**Exercise requirements:**
Below are some entries; state how many of their lines contain the word "city", with nothing else in the reply.

**Saved data entries:**
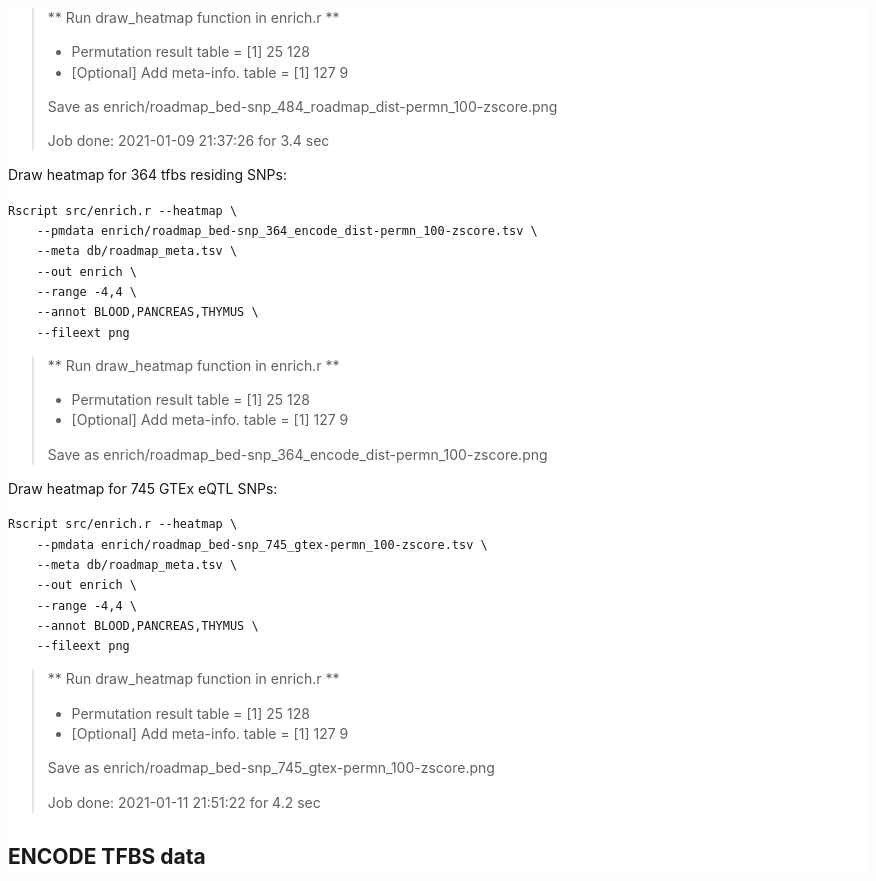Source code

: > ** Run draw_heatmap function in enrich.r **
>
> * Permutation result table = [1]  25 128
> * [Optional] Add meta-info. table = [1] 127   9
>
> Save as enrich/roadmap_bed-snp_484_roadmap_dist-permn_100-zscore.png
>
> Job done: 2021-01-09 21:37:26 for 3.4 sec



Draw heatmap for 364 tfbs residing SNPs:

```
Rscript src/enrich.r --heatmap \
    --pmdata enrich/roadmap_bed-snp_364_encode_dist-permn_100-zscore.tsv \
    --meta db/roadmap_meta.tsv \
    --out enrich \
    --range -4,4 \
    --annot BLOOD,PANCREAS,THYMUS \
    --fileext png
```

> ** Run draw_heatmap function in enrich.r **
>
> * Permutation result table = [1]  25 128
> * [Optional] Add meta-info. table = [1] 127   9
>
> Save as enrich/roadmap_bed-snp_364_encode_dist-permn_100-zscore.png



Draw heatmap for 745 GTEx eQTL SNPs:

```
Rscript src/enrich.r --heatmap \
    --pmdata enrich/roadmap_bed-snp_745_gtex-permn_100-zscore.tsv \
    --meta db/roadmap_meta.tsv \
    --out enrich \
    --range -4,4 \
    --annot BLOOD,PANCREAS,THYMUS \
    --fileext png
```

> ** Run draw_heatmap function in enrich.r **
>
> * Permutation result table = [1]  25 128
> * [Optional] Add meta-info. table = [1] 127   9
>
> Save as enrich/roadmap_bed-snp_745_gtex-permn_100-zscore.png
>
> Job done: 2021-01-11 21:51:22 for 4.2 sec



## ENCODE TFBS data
...
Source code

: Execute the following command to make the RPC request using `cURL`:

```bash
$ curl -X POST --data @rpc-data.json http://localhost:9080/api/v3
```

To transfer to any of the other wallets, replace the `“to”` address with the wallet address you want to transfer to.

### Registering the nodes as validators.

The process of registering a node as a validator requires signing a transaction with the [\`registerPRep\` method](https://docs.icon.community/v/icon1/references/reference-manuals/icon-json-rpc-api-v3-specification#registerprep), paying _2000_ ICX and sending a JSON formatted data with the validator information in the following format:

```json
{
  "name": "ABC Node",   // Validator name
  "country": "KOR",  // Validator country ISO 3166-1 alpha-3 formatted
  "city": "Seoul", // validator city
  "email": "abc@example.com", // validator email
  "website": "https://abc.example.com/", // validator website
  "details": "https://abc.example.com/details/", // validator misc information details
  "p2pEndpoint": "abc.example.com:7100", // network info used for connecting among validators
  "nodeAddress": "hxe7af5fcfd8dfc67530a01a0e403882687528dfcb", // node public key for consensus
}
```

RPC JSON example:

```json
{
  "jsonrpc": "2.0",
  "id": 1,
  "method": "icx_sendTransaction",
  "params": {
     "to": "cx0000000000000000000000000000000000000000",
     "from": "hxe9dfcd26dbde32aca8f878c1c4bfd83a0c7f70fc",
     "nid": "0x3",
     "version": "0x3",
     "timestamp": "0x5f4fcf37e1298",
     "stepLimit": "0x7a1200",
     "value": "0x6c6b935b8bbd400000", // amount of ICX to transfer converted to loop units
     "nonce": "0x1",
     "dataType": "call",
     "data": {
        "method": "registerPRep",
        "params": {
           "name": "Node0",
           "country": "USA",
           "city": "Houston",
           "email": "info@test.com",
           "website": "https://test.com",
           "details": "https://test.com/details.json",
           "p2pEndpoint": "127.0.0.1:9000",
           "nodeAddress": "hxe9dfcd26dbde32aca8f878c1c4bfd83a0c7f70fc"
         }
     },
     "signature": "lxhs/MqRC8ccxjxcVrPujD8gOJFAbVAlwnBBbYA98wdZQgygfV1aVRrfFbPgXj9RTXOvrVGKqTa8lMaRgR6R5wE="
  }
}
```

**Answer below:**
2